Глава тридцать шестая
В первый день семестра Имоджен вошла через распашные двери в чертежную студию. Спустя несколько лет она казалась одновременно знакомой и незнакомой: гвоздики для одежды у двери, ряды чертежных досок и высоких стульев, холодный сумрачный свет, струящийся через высокие окна. Едва она вошла в помещение, как все мужчины встали со своих мест и приветствовали ее радостными аплодисментами. Имоджен покраснела, заулыбалась и ответила им легким кивком, не зная, как реагировать на такое проявление эмоций. Джайлс подбежал к ней.
– Милая девушка, – сказал он, забирая у нее пальто и вешая его на один из гвоздиков, – я знал, что ты меня не подведешь. Благодаря тебе я только что выиграл пари. С возвращением!
Он взял ее за руку и повел через студию к ее старому месту в углу. Марион уже была там с сигаретой в зубах. Она улыбнулась Имоджен.

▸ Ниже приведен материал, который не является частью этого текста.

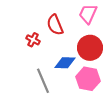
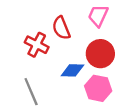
red cross: (33, 40) -> (37, 45), size x1.5
gray line: (43, 81) -> (31, 92), moved

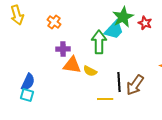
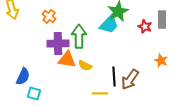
red star: (145, 23) -> (145, 26), moved
green arrow: (99, 42) -> (79, 36), moved
purple cross: (63, 49) -> (58, 43), size x1.5
cyan square: (27, 95) -> (34, 93), moved

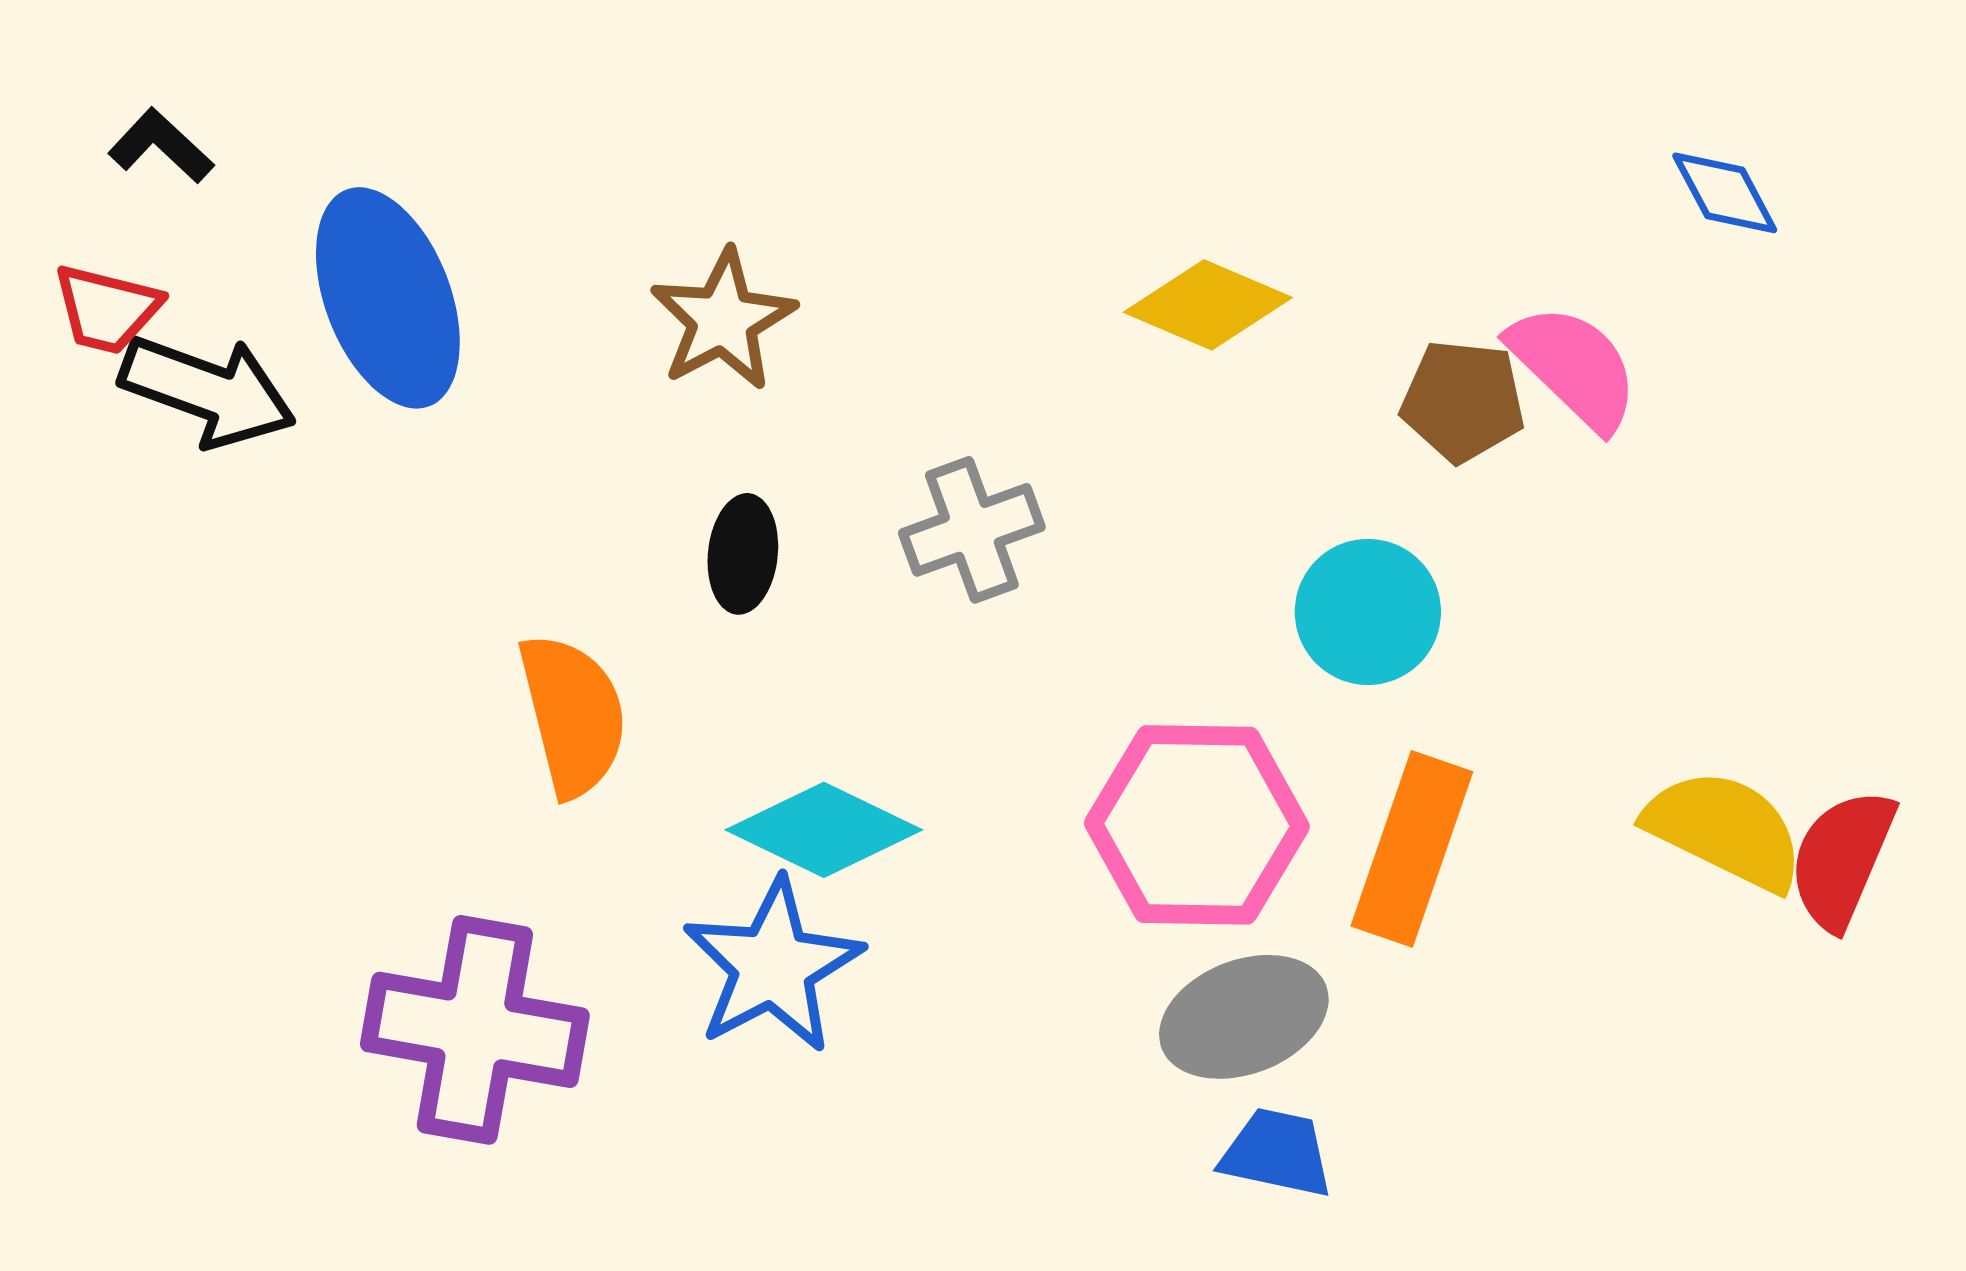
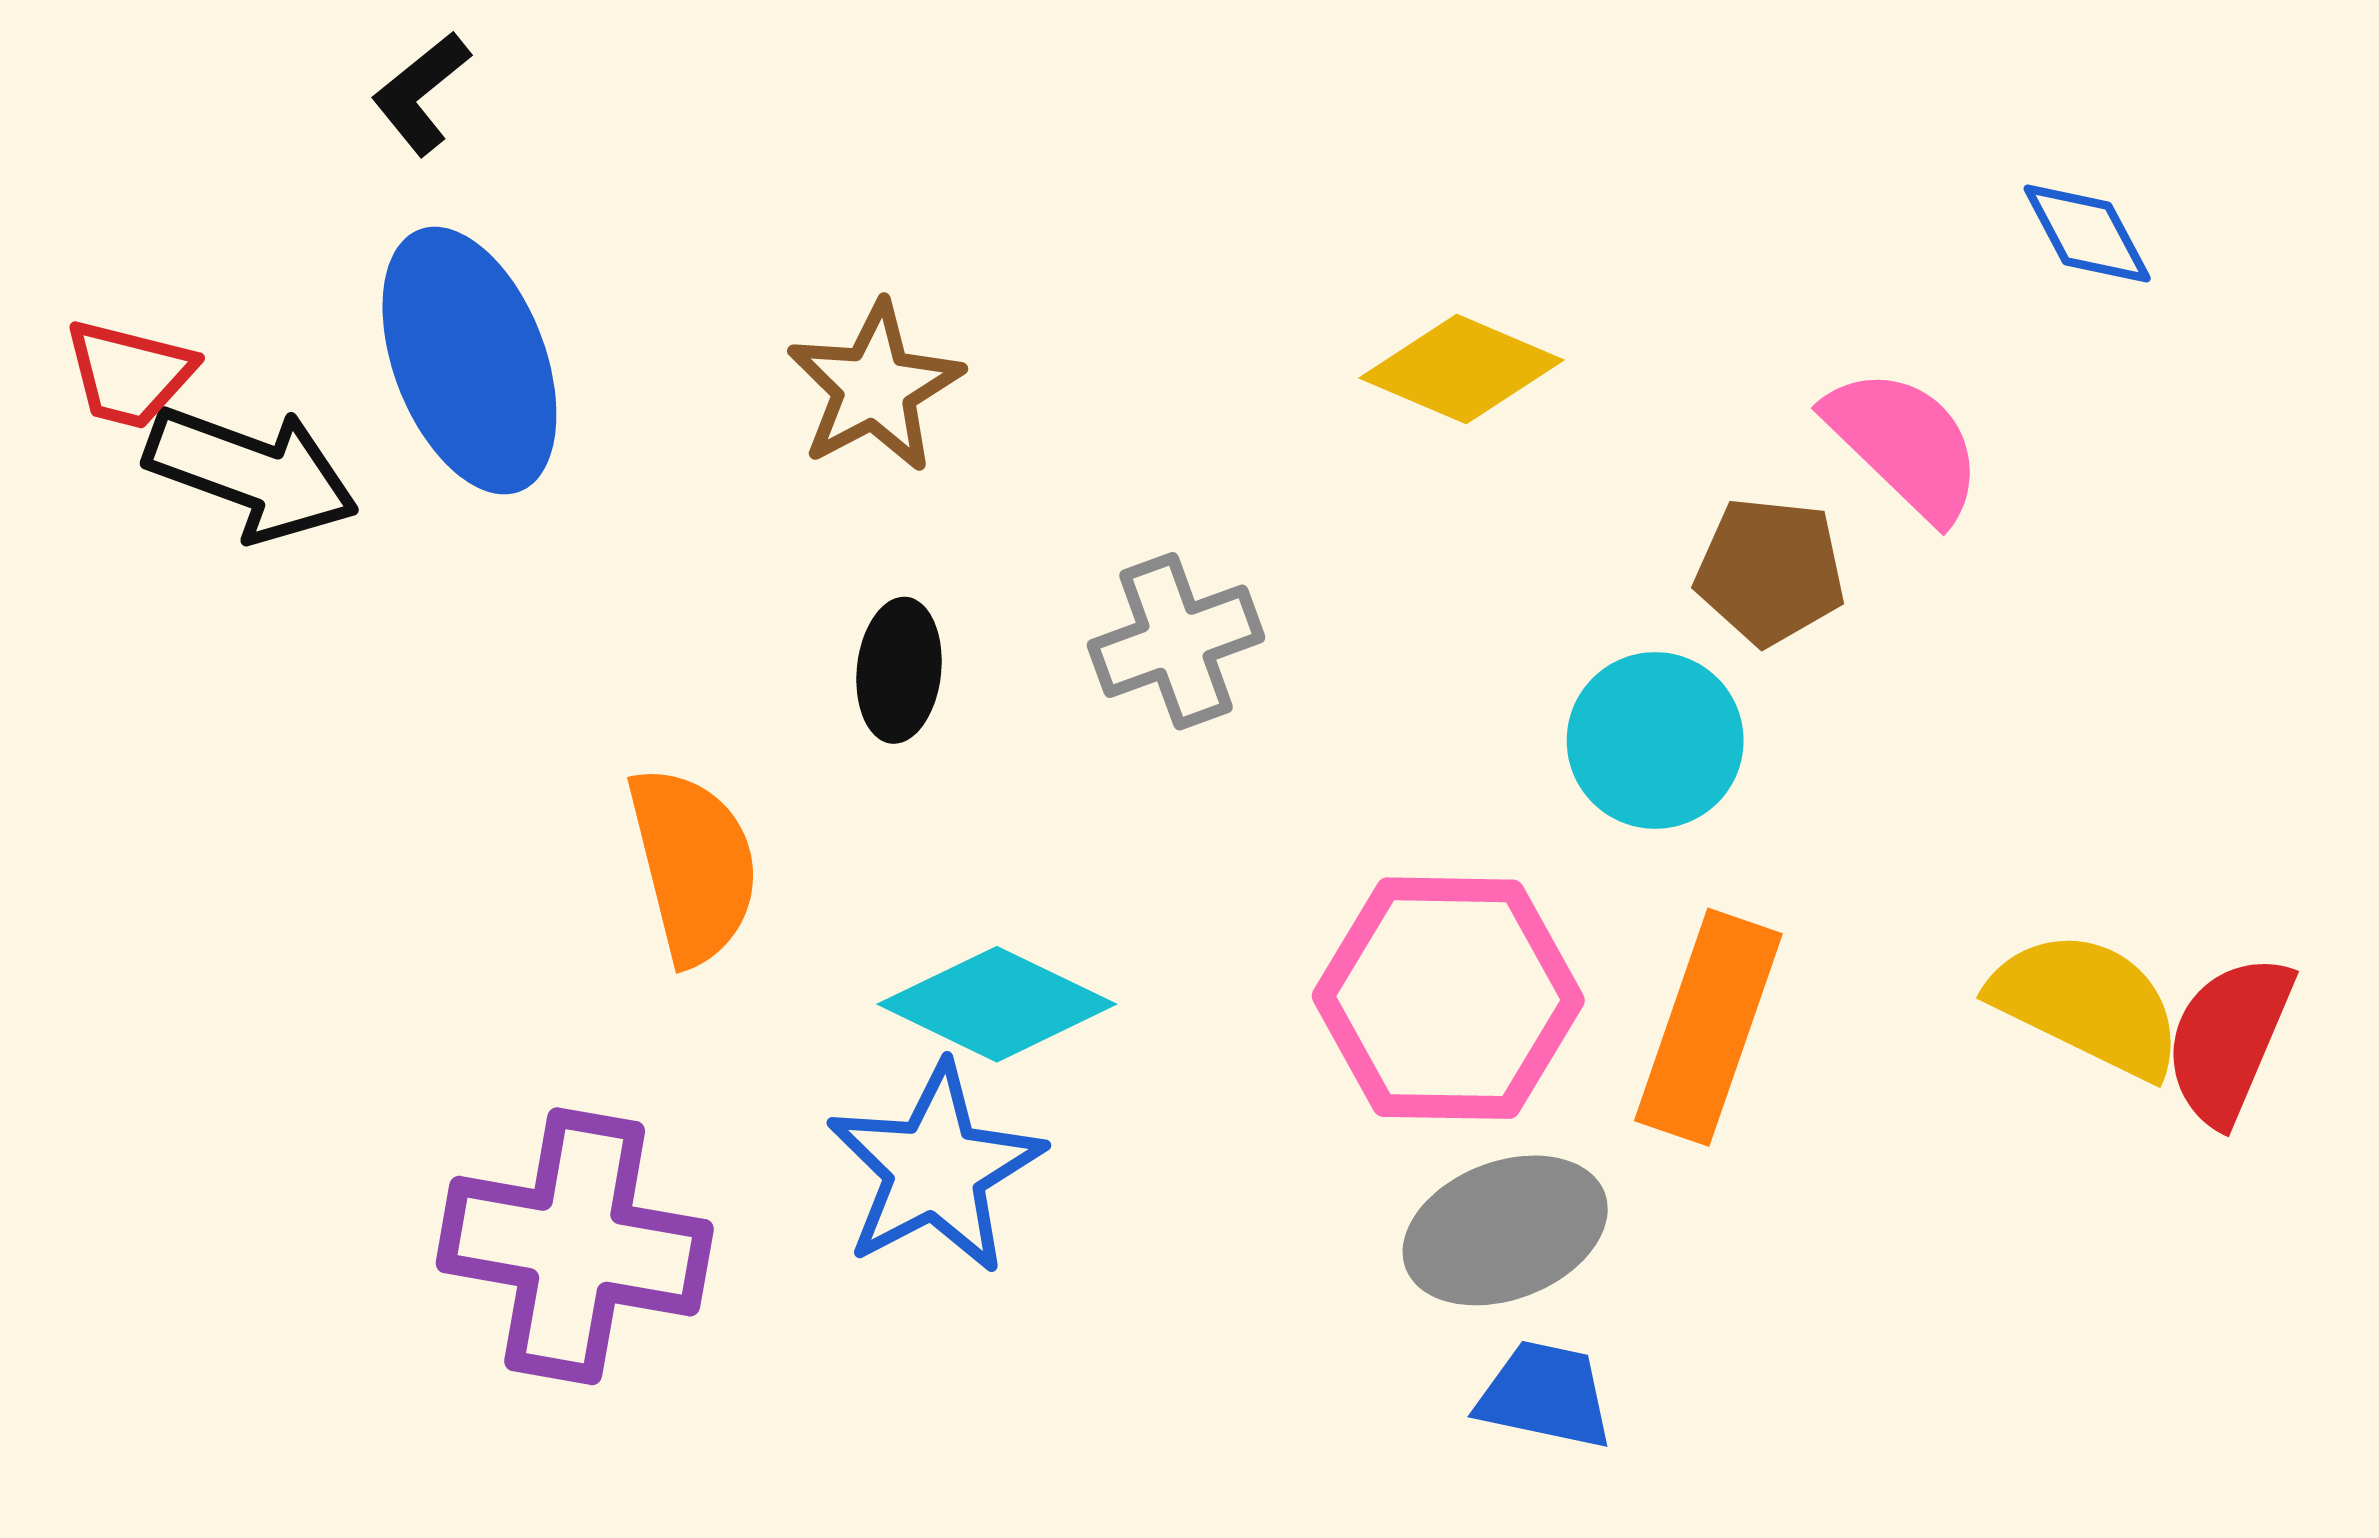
black L-shape: (161, 146) -> (421, 93), moved, turned -82
brown pentagon: (1463, 401) -> (1770, 571), moved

– О чем он вообще говорит? – спросила Имоджен, садясь и убирая покрывало со своей чертежной доски. – И я очень рада тебя видеть, – добавила она. – Прости, меня так смутил этот прием, что я забыла про хорошие манеры.
– Не стоит извиняться, дорогуша. Все думали, что ты не вернешься, что ты уже вышла замуж за какого-нибудь морского офицера и родила ребенка. Мы с Джайлсом были не согласны с ними. Так что благодаря тебе мы выиграли немного деньжат, за что тебе спасибо. Как поживаешь?
– Я так рада, что вернулась, – проговорила Имоджен. – Хотя в прошлом году были моменты, когда мне казалось, что я не смогу возобновить учебу.
– Ты меня заинтриговала, – сказала Марион. – За ланчем все расскажешь.
– С большим удовольствием, – согласилась Имоджен, обводя взглядом студию. – Все кажется таким, как прежде, правда? Как будто мы и не уезжали. И здесь такой покой после всего, что мы пережили.
– Что? Даже когда рядом Джайлс?
– Да… даже рядом с Джайлсом, – понизила голос Имоджен. – Если честно, то я даже его рада видеть. Знаю, мы всегда подтрунивали над ним, но он мне очень нравился, и я рада, что он пережил войну. Он ведь служил в парашютном полку, не так ли?
– Да, – ответила Марион. – Думаю, он много чего тебе может рассказать.
– А ты, Марион? Ты все-таки поступила в земледельческую армию?
Марион кивнула.
– И как тебе там?
– Работа была очень тяжелой. Зато теперь я знаю про эксплуатацию тракторов намного больше, чем это требуется любой женщине.
Имоджен рассмеялась.
– Я, кстати, однажды заходила к тебе домой, – продолжала Марион, – но твои родители сказали, что ты за границей.
– Да, это очень долгая история, – сказала Имоджен, прикалывая чистый лист чертежной бумаги к доске.
Дни сменяли друг друга, и постепенно Имоджен и другие студенты вошли в привычный ритм университетской жизни. Но в чертежной студии оставались пустые места, за которыми когда-то сидели молодые люди, не вернувшиеся к учебе. Молодые люди, которые погибли, сражаясь с солдатами Муссолини в горах Италии, или умерли в японских лагерях для военнопленных. Молодые люди, павшие во время высадки союзников или на полях сражений. Молодые люди, которые сгорели заживо в истребителях на высоте двадцать тысяч футов или были застрелены и остались лежать в грязи или в никому не известных могилах. Молодые люди, которые погибли посреди Атлантики или в Северном море, которые затонули в моторных отсеках или сгорели среди разлившегося в море бензина, тщетно ожидая спасения. Их чертежные доски так и остались закрытыми, а гвоздики для одежды так никто и не использовал.
В конце дня студенты покидали студию и шли в паб, находившийся в конце улицы. Как-то раз, сидя в уютном уголке с Марион и Джайлсом и держа в руках стакан с джином и тоником, Имоджен вдруг увидела Фредди. Он ворвался в паб, в вельветовых брюках и рубашке с открытым воротом, и стал лихорадочно озираться по сторонам. Несколько молодых людей сразу же окликнули его:
– Фредди, иди сюда! Я угощу тебя пинтой пива!
– Фредди, иди сюда, посиди с нами!
Он поднял вверх руки.
– Минуточку! – крикнул он. – Я должен кое с кем встретиться…
Увидев Имоджен, он улыбнулся широкой радостной улыбкой. Она тут же вскочила, опрокинув стол.